Dans les années 1970, les travailleurs avaient subi des défaites importantes et certains syndicats se sont éclatés selon des critères raciaux. Le Congrès des syndicats de Fidji a conclu un accord tripartite en 1976 avec le gouvernement et les employeurs, arguant qu’il donnerait aux travailleurs une plus grande influence sur l’économie. Mais au début des années 80, les travailleurs reculaient sous les attaques croissantes de la classe dirigeante. Le Congrès des syndicats a été contraint d’abandonner la configuration tripartite, mais au lieu de procéder à des grèves nationales planifiées, sa direction autour de Mahendra Chaudhry s’est orientée vers le parlement, fondant le Parti travailliste fidjien en 1985.
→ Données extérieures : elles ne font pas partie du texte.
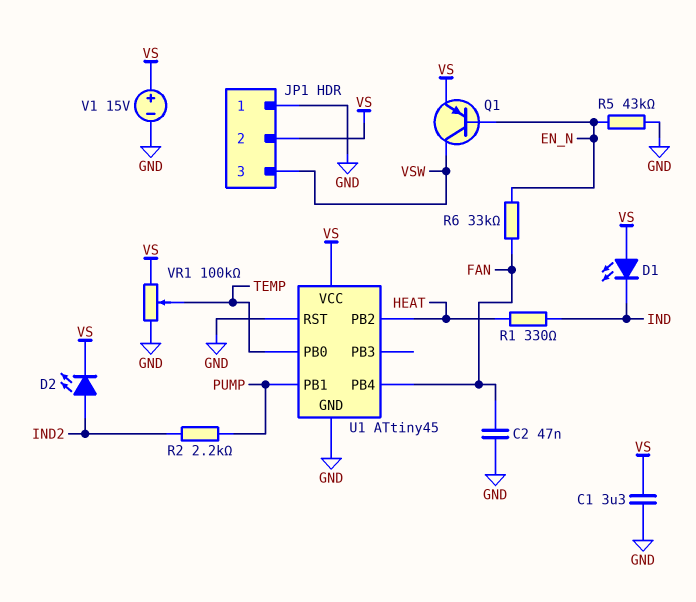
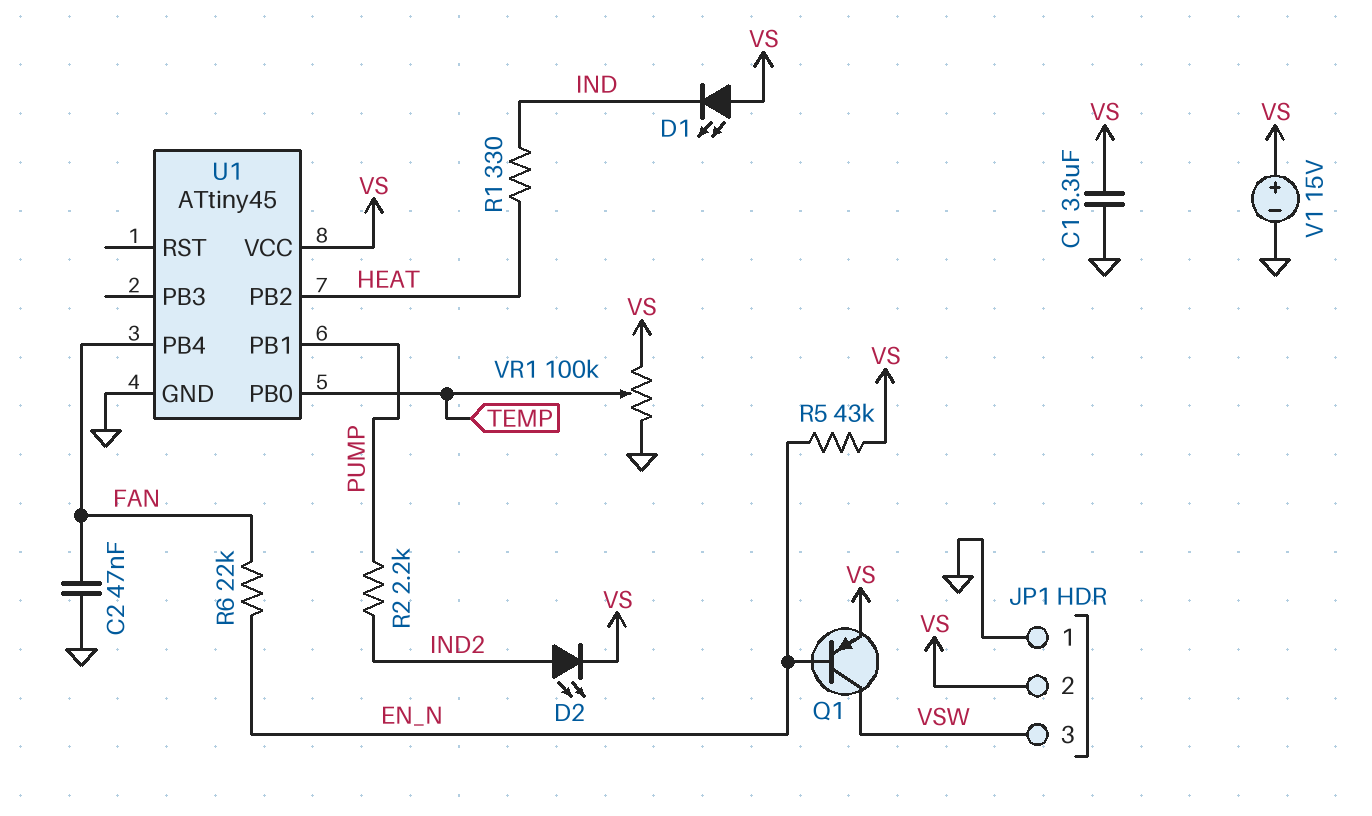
R5: 43k (EN_N, GND) -> 43k (EN_N, VS)
R6: 33k (EN_N, FAN) -> 22k (EN_N, FAN)
U1 pin RST: GND -> none

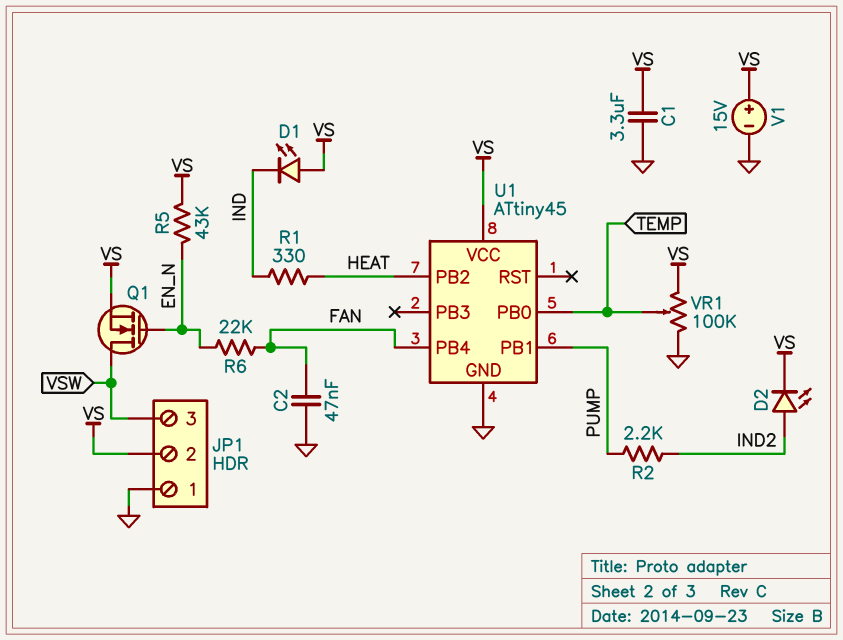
Q1: PNP (B EN_N, C VSW, E VS) -> NMOS (G EN_N, D VSW, S VS)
Le manque de contrôle de la chefferie sur l’industrie a rendu le contrôle du parlement crucial pour son poids dans la société fidjienne moderne. L’Alliance a perdu les élections de 1987 au profit d’une coalition du Parti travailliste fidjien et du Parti de la Fédération nationale. En représailles, il a soutenu deux coups d’État dirigés par le colonel Sitiveni Rabuka. Rabuka a justifié ses coups d’État en affirmant qu’il rétablirait la suprématie des Fidjiens indigènes. Les chefs firent entrer Rabuka dans leurs rangs, réorganisèrent l’Alliance en Soqosoqo ni Vakavulewa ni Taukei (parti SVT) et a regagné le gouvernement avec Rabuka comme Premier ministre.

Mais la vie des Fidjiens ordinaires a continué de se détériorer et, en 1999, le Parti travailliste et le Parti de la Fédération nationale ont de nouveau remporté le gouvernement, Chaudhry devenant le premier Premier ministre indien des Fidji. En 2000, les chefs ont soutenu un coup d’État civil et le « mouvement Taukei » suprémaciste fidjien pour renverser le gouvernement de Chaudhry. Le SVT est devenu le Parti libéral social-démocrate (plus tard rebaptisé SODELPA) et a pris ses fonctions.

Le commodore Frank Bainimarama s’est fait connaître lors de ce coup d’État. Il ne faisait pas partie de la chefferie, mais avait plutôt gravi les échelons de l’armée. Fidèle à l’État, il a survécu à une tentative de mutinerie et a aidé à mettre fin au coup d’État. En 2006, le gouvernement SDL a décidé de gracier ses dirigeants. Chaque coup d’État avait provoqué des troubles économiques et sociaux, et craignant que la grâce ne risque de déstabiliser davantage une économie déjà affaiblie, Bainimarama a renversé le gouvernement SDL et s’est lui-même emparé du pouvoir.

Le régime de Bainimarama a démantelé une grande partie de la configuration politique post-indépendance, qui avait entravé le développement et la stabilité à long terme du capitalisme fidjien. En 2012, il a aboli le Grand Conseil des chefs et en 2021 a introduit des réformes agraires qui ont sapé les conseils fonciers traditionnels et rendu la terre plus accessible aux capitaux étrangers.

La constitution de 2013 a aboli le système électoral communal et Bainimarama a depuis promu une identité nationale « multiraciale ». Cela lui a valu le soutien de la population indienne, sapant la base du Parti de la Fédération nationale et du Parti travailliste fidjien. Il a attiré l’ire des chefs de Fidji, ainsi que de Rabuka et de la SODELPA, qui se sont engagés à rétablir le Grand Conseil des chefs et le système communal, et à réaffirmer la « suprématie fidjienne » indigène s’ils sont élus.